The Wall Street Journal's Stephen Moore cited figures that independent analysts have called misleading to hype Florida Gov. Rick Scott's claims about his administration's job creation record.
In a post on the Journal's Political Diary blog titled “The Florida Phenom,” Moore wrote that Scott's job creation record may “save him from defeat” in the upcoming gubernatorial race. Moore touted Scott's claim that his administration had already completed half his campaign promise to create 700,000 jobs by 2017, concluding “The thing most likely to save him from defeat is, as Joe Biden once put it, that three letter word: J-O-B-S”:
Now the needles are all pointed in a northward direction, and the man in charge during the turnaround is Republican Gov. Rick Scott. He promised 700,000 new jobs in seven years, and in an interview last weekend he said, “we're half-way there.” The state has seen employment rise by just over 350,000 since 2010. A new analysis by the nonpartisan Florida Economic Estimating Conference is expecting 900,000 new jobs by 2018.
Sure, there's a national recovery, but the unemployment rate in Florida “has fallen almost twice as much as the national average,” the governor noted.
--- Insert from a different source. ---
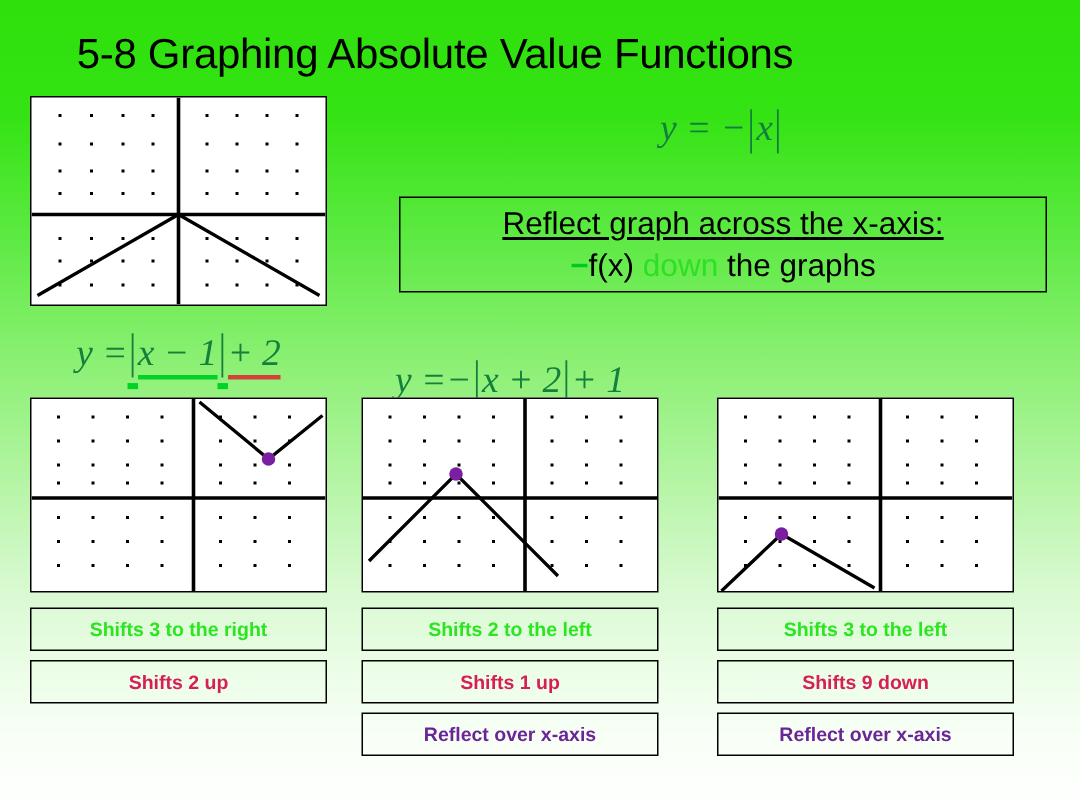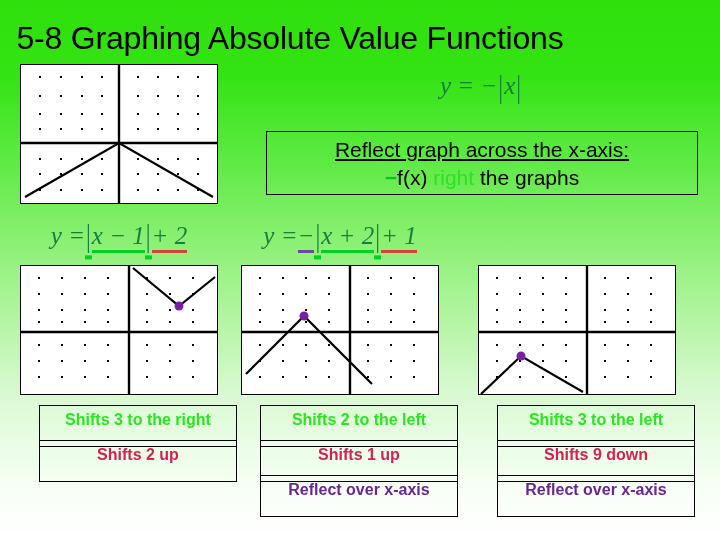"5-8 Graphing Absolute Value Functions" #title { font-size: 32px -> 28px }
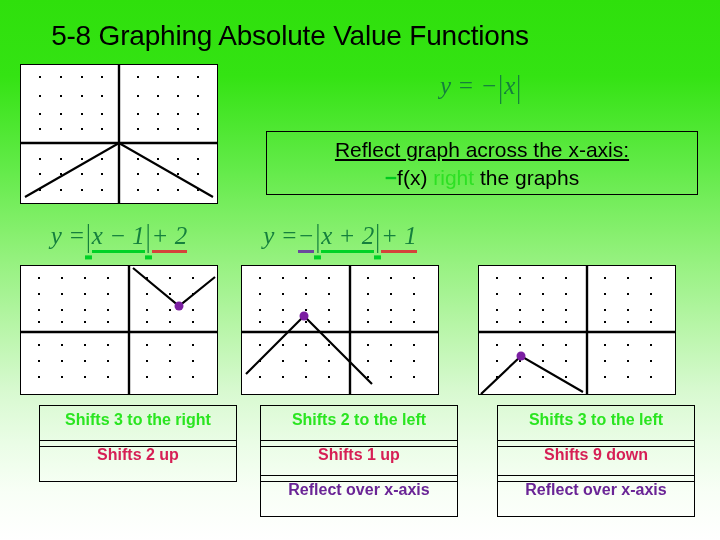"right" span.flips { text: right -> down }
Mr. Scott credits pro-growth policies. “We cut taxes 24 times,” he said, including business and property taxes by $200 per homeowner. The budget deficit has been tamed. The housing oversupply has been cut by one-third.
Despite Moore's endorsement, Scott's job creation claims have been criticized by independent analysts. PolitiFact Florida pointed out that Scott's campaign promise was actually to create 700,000 jobs on top of the 1 million the state was already expected to add - in essence promising to create 1.7 million jobs by 2017:
The promise at hand is rated Stalled on the Scott-O-Meter despite the state adding 302,500 net jobs since December 2010.
Why is it Stalled? Because Scott told us in a debate and in press accounts that his 700,000 jobs would come on top of Florida's normal growth as it re-added jobs lost during the recession. State economists expected the state to add about 1 million jobs by 2017.
“It's on top of that,” he told a reporter in 2010. “If you do these things, we're going to grow 700,000 more jobs.”
So Scott needs about 1.4 million more jobs by 2017 to fulfill his original promise of 1.7 million jobs. Through 28 months in office, the state has added less than 20 percent of the jobs he needs to meet that mark.
In an update to the post, Politifact noted that Florida's average monthly jobs created is about half of what Scott would need to fulfill his campaign promise:
Under Scott's watch, Florida is creating an average of 10,184 jobs a month. It's not bad -- it's certainly better than before the revisions.
Still, it's half the monthly average Florida needs to crank out in order for Scott to fulfill his promise of creating 1.7 million new jobs by 2018.